Review: Who’s Afraid of Virginia Woolf?


Martha – Imelda Staunton

George – Conleth Hill

Honey – Imogen Poots

Nick – Luke Treadaway

Edward Albee’s legendary 1962 play Who’s Afraid of Virginia Woolf? is currently playing at the Harold Pinter Theatre in London. Directed by James MacDonald and starring celebrated actress Imelda Staunton, fresh from her recent triumph in Stephen Sondheim’s Gypsy, and Game of Thrones actor Conleth Hill, this production is an unqualified success.

The dark yet often comedic play details the aftermath of a party thrown by Martha’s father, the president of the college where George is a professor. Nick and his wife Honey are also in attendance, as Nick is the newest professor at the college. Over the course of three hours the dysfunctional marriage between Martha and George gradually unravels, revealing raw, vulnerable and ultimately self-destructive characters.

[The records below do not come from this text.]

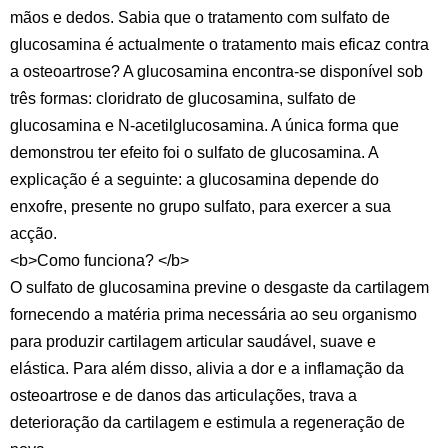
mãos e dedos. Sabia que o tratamento com sulfato de
glucosamina é actualmente o tratamento mais eficaz contra
a osteoartrose? A glucosamina encontra-se disponível sob
três formas: cloridrato de glucosamina, sulfato de
glucosamina e N-acetilglucosamina. A única forma que
demonstrou ter efeito foi o sulfato de glucosamina. A
explicação é a seguinte: a glucosamina depende do
enxofre, presente no grupo sulfato, para exercer a sua
acção.
<b>Como funciona? </b>
O sulfato de glucosamina previne o desgaste da cartilagem
fornecendo a matéria prima necessária ao seu organismo
para produzir cartilagem articular saudável, suave e
elástica. Para além disso, alivia a dor e a inflamação da
osteoartrose e de danos das articulações, trava a
deterioração da cartilagem e estimula a regeneração de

Imelda Staunton’s performance is undoubtedly one of her best yet. She may only be five feet tall, but what she lacks in height she makes up for in stage presence. The commanding tone of her voice is not dissimilar to her performance in Gypsy, with a flawless American accent you could be forgiven for thinking was real. Throughout the three acts we see the full range of her acting talents, from her quick wit to her heart-breaking emotional breakdown in the final scene.

Conleth Hill gives a superb performance as George, Martha’s dissatisfied, cynical, taunting husband. At times his interpretation of certain lines are hauntingly similar to Richard Burton’s in the 1966 Oscar-winning film, and the same can certainly be said of Staunton and Elizabeth Taylor. Hill perfectly channels the dark humour of Albee’s play, engrossing the audience and giving them no choice but to hang off his every word.

Staunton and Hill bounce off each other, creating an intensely emotional relationship between Martha and George. Arguably the best scenes in the play are the very few when just the two of them are on stage, tormenting each other with vicious attacks they both know they are going to regret.

Luke Treadaway plays the somewhat arrogant new professor Nick, and his naïve ‘slim-hipped’ wife Honey is portrayed by Imogen Poots. Whilst Treadaway already has an extensive list of theatre credits to his name, Poots makes not only her West End, but her theatre debut in a role perfectly suited to her. Despite the differences in their ages, the two couples clearly both have their demons regarding children, the exact nature of which is not entirely clear until the climactic final scene.

Imelda Staunton made headlines late last year when she called for a ban on eating in theatres, and surely it is no coincidence that the first West End theatre to implement this rule is the very theatre she is performing at. In a play as intense as Virginia Woolf?, it is important that the audience’s full attention be on the actors giving the performances of their lifetimes, and not on making noise by rustling packets and annoying the people around them. Happily, at least at the performance I saw, the entire audience abided by this rule. With any luck, more theatres in London and around the country will follow in their footsteps, creating a much more enjoyable experience and enabling the audience to focus their attention where it is needed.

Who’s Afraid of Virginia Woolf? runs at the Harold Pinter Theatre until the 27th May, and will be broadcast live to cinemas across the country on Thursday 18th May.